The coefficient of determination (R²) values for the final models (see Table 1) fitted to the real and simulated data sets are quite high, suggesting that the use of the constant N_e model should result in improved N_e estimates compared to the values calculated directly from the AMFS data in each station network.

The comparison of the fitted N_e values for the real data computed using Equation (1) and those by the spatial dependence Equation (2) are shown in Figure 4. The figure below illustrates that the scatter in the spatial dependence model estimates increases with increasing N. The scatter may also be attributed to natural and sampling variability from site to site, given that the concurrent record length for analysis was very modest. Figure 4 and Table 1 show the overall satisfactory performance of Equation (2), as far as practical application is concerned.

4. Results

4.1. Development and Calibration of LFRM for Australian Data

The selected Q_max (1 and 3) (i.e., the top 1 and 3 maximum data points from each station’s AMFS data, referred to as Q_max), are first standardised by the at-site average of the AMFS data (mean), and then plotted in the (CV, Q_max/mean) plane. Figure 5 shows such a plot for (1 and 3 max) the study data set, consisting of 626 data points (1 max), 1878 data points (3 max) from 626 sites, which suggests the following relationship:

\frac{Q_{\max}}{mean} = c + {α CV}^{ψ}

(3)

The coefficients (

c, α, and ψ

) of Equation (3) were estimated by the maximum likelihood method for each of the plots in Figure 5. The estimated coefficients, along with their R² values, are provided in Table 2.

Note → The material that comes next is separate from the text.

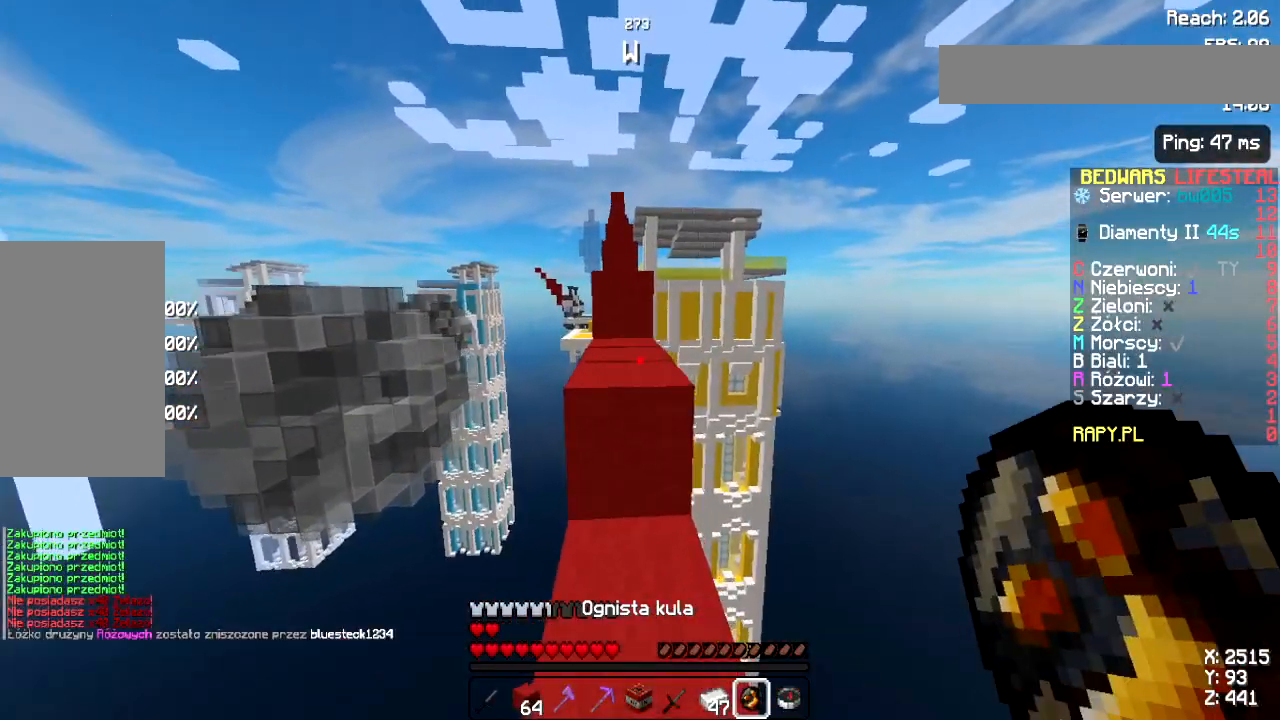
{"keys": [], "mouse": [], "events": [[150, "space", "down"], [267, "space", "up"], [317, "d", "down"], [417, "w", "up"], [450, "d", "up"]]}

The R² values in Table 2 suggest that the estimated coefficients provide a reasonably good fit to the experimental data; this is more evident, however, when pooling the top 1 AMFS. When pooling 3 top maxima, a greater scatter is noticed, as can be seen in Figure 5; this is also supported by the drop in R² value. An important note is made here on whether the weaker relationship with CV is compensated for later on by having additional data points to define the lower end of the distribution. What can be observed from Table 2 is that the exponent

ψ

is appreciably greater than unity (as would be the case for a Gumbel distribution for 1 maxima) and decreases slightly with the pooling of more data (i.e., 3 max).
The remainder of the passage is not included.